Excerpt provided:
==============================
Not all fish farming is destructive, though. Farm-raised oysters, clams and mussels are examples of ocean-friendly farmed seafood choices. There are a growing number of environmentally responsible fisheries that are a source of sustainably farmed seafood.
Mercury in Seafood
Everyone should avoid excess mercury, but contamination of seafood is an especially serious public health threat to children and pregnant women.
- About 70% of mercury pollution comes from human sources, making it into our waterways where it then makes its way into fishes’ bodies.
- The U.S. Food and Drug Administration (FDA) and Environmental Protection Agency (EPA) recommend that women who are pregnant, nursing or planning to become pregnant should not consume any swordfish, shark, tilefish, or king mackerel because they contain the highest levels of mercury and are considered unsafe.
Seafood Watch
The Monterey Bay Aquarium Seafood Watch program helps consumers and businesses make choices for healthy oceans. Their recommendations indicate which seafood items are "Best Choices," "Good Alternatives," and which ones purchasers should "Avoid."
Seafood Watch recommendations are science-based, peer reviewed, and use ecosystem-based criteria. Their scientists research government reports, journal articles and white papers. They also contact fishery and fish farm experts. After a thorough review, they apply their sustainability criteria to develop an in-depth Seafood Watch Report. All reports are reviewed by a panel of experts from academia, government and the seafood industry. From these reports, they create their seafood recommendations.
==============================
Dataset extract:
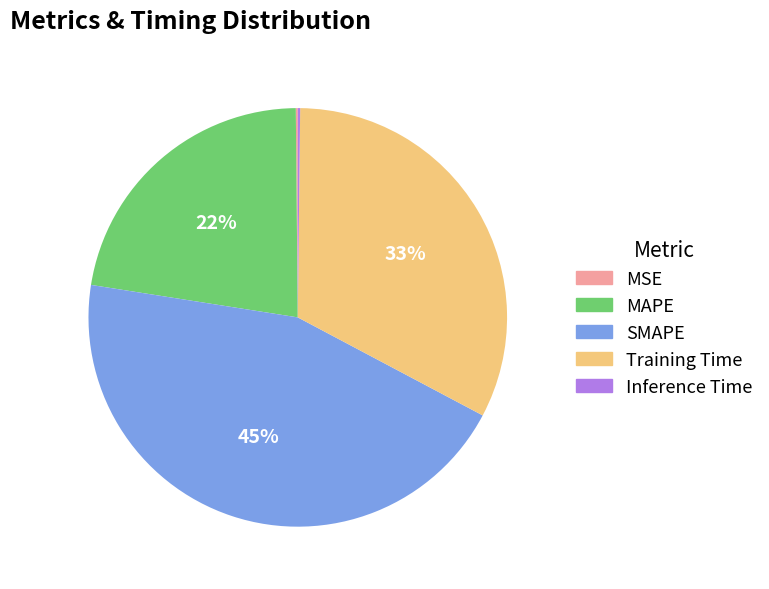

To the nearest percent, what is the difference between the SMAPE and Training Time slice percentages?

12%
==============================
Check your understanding:
a – According to the seafood excerpt, what share of mercury pollution comes from human sources?
b – Rewrite the part of the seafood excerpt between "- The U.S. Food" and "are considered unsafe.", inclusive, changing "swordfish" to "marlin".

Responses to the tasks:
a – About 70%

b –
- The U.S. Food and Drug Administration (FDA) and Environmental Protection Agency (EPA) recommend that women who are pregnant, nursing or planning to become pregnant should not consume any marlin, shark, tilefish, or king mackerel because they contain the highest levels of mercury and are considered unsafe.